-------- DATA EXCERPTS

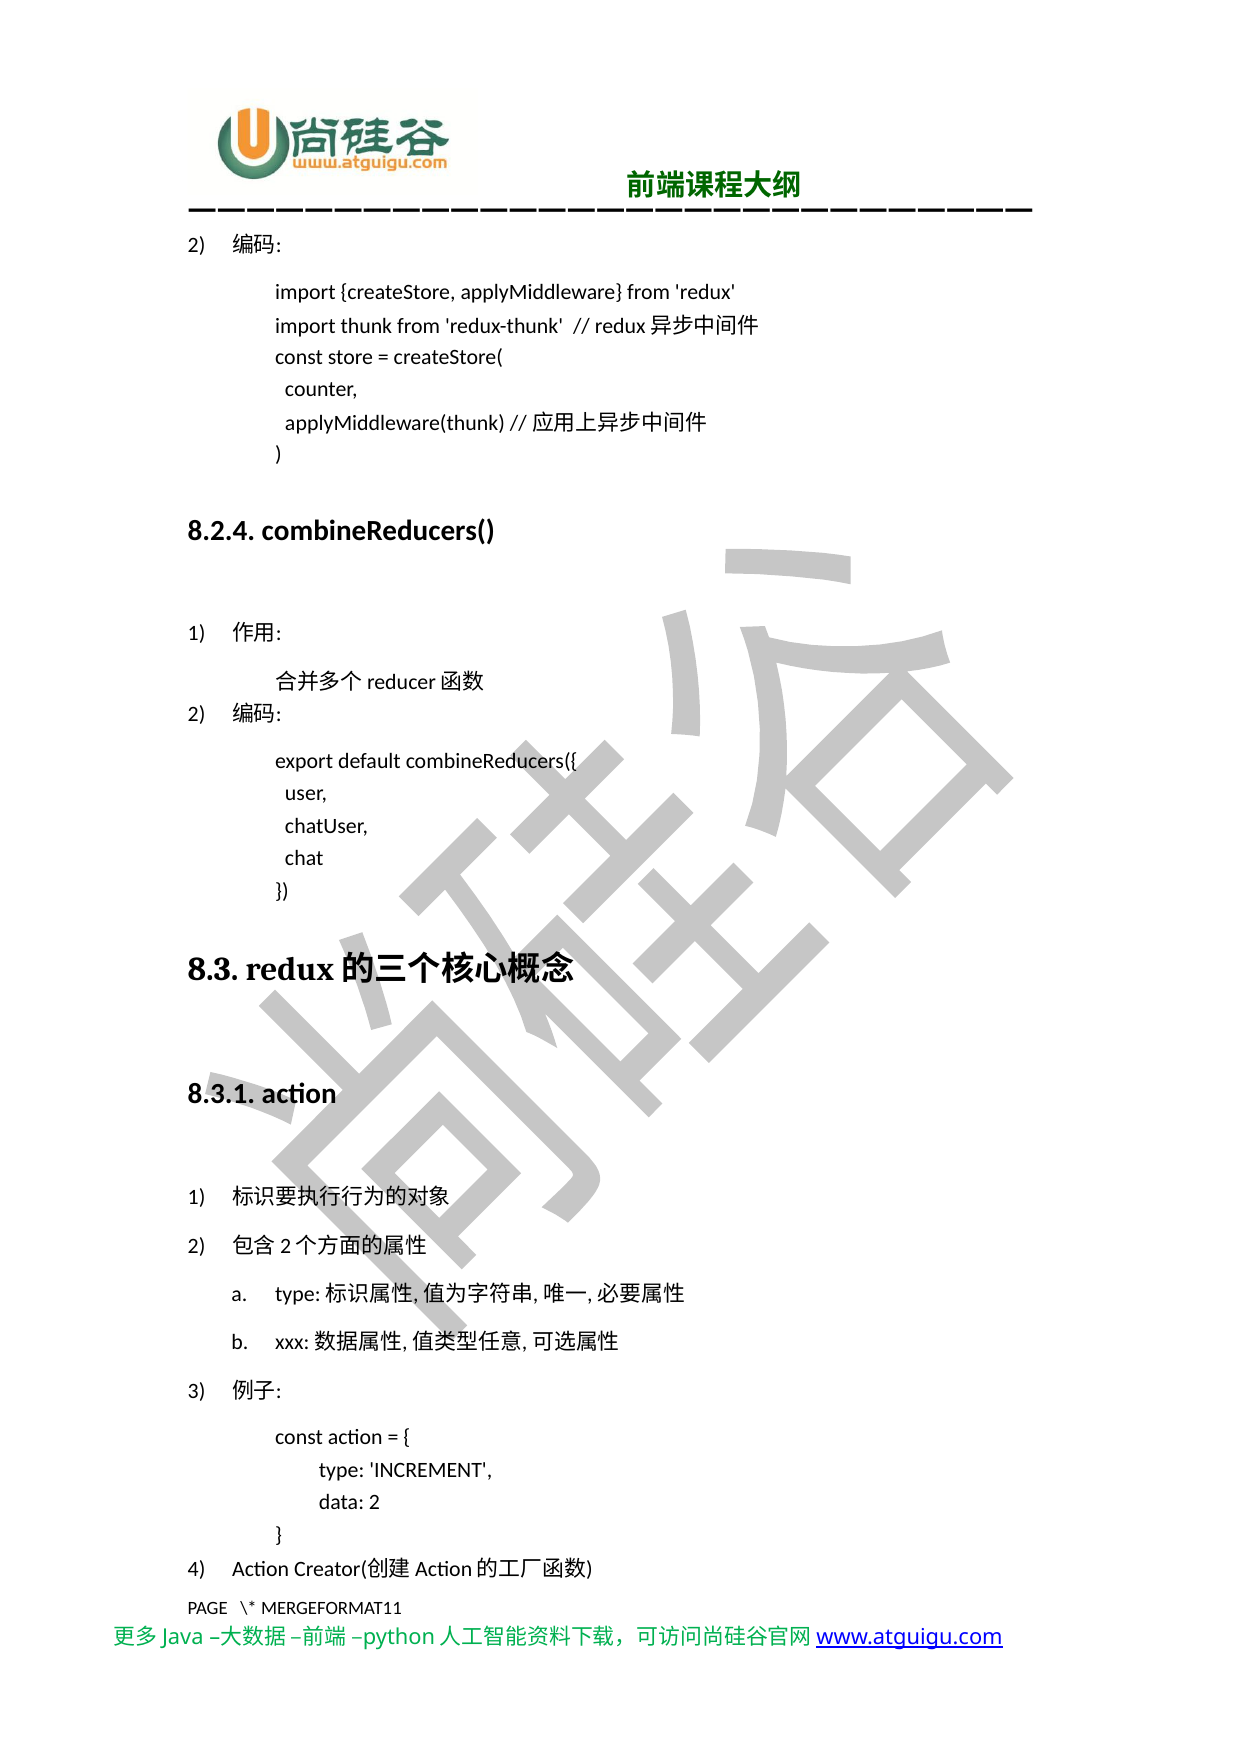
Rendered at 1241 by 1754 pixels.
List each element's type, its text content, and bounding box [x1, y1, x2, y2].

list Action Creator(创建Action的工厂函数) [187, 1551, 1053, 1583]
list 标识要执行行为的对象 [187, 1179, 1053, 1211]
picture [187, 88, 479, 195]
list 编码: [187, 227, 1053, 259]
text user, [231, 777, 1053, 809]
text counter, [231, 372, 1053, 405]
text const action = { [187, 1421, 1053, 1453]
text const store = createStore( [231, 340, 1053, 372]
text import {createStore, applyMiddleware} from 'redux' [231, 275, 1053, 307]
subtitle 8.3.1. action [187, 1061, 1053, 1126]
list xxx: 数据属性, 值类型任意, 可选属性 [231, 1324, 1053, 1356]
text }) [231, 874, 1053, 907]
text applyMiddleware(thunk) // 应用上异步中间件 [231, 405, 1053, 437]
list 包含2个方面的属性 [187, 1227, 1053, 1260]
text 合并多个reducer函数 [231, 663, 1053, 696]
list 例子: [187, 1372, 1053, 1405]
text chatUser, [231, 809, 1053, 842]
text chat [231, 842, 1053, 874]
subtitle 8.3. redux的三个核心概念 [187, 934, 1053, 999]
subtitle 8.2.4. combineReducers() [187, 497, 1053, 562]
text import thunk from 'redux-thunk' // redux异步中间件 [231, 307, 1053, 340]
text data: 2 [187, 1486, 1053, 1518]
list 编码: [187, 696, 1053, 728]
list type: 标识属性, 值为字符串, 唯一, 必要属性 [231, 1276, 1053, 1308]
text export default combineReducers({ [231, 744, 1053, 777]
text type: 'INCREMENT', [187, 1453, 1053, 1486]
text ) [231, 437, 1053, 470]
list 作用: [187, 615, 1053, 647]
text } [187, 1518, 1053, 1551]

----------------

§ **THE PROBLEM**
Wherever a line in the entries above holds "applyMiddleware", copy that line.

§ **SOLUTION FOR THIS EXERCISE**
text import {createStore, applyMiddleware} from 'redux' [231, 275, 1053, 307]
text applyMiddleware(thunk) // 应用上异步中间件 [231, 405, 1053, 437]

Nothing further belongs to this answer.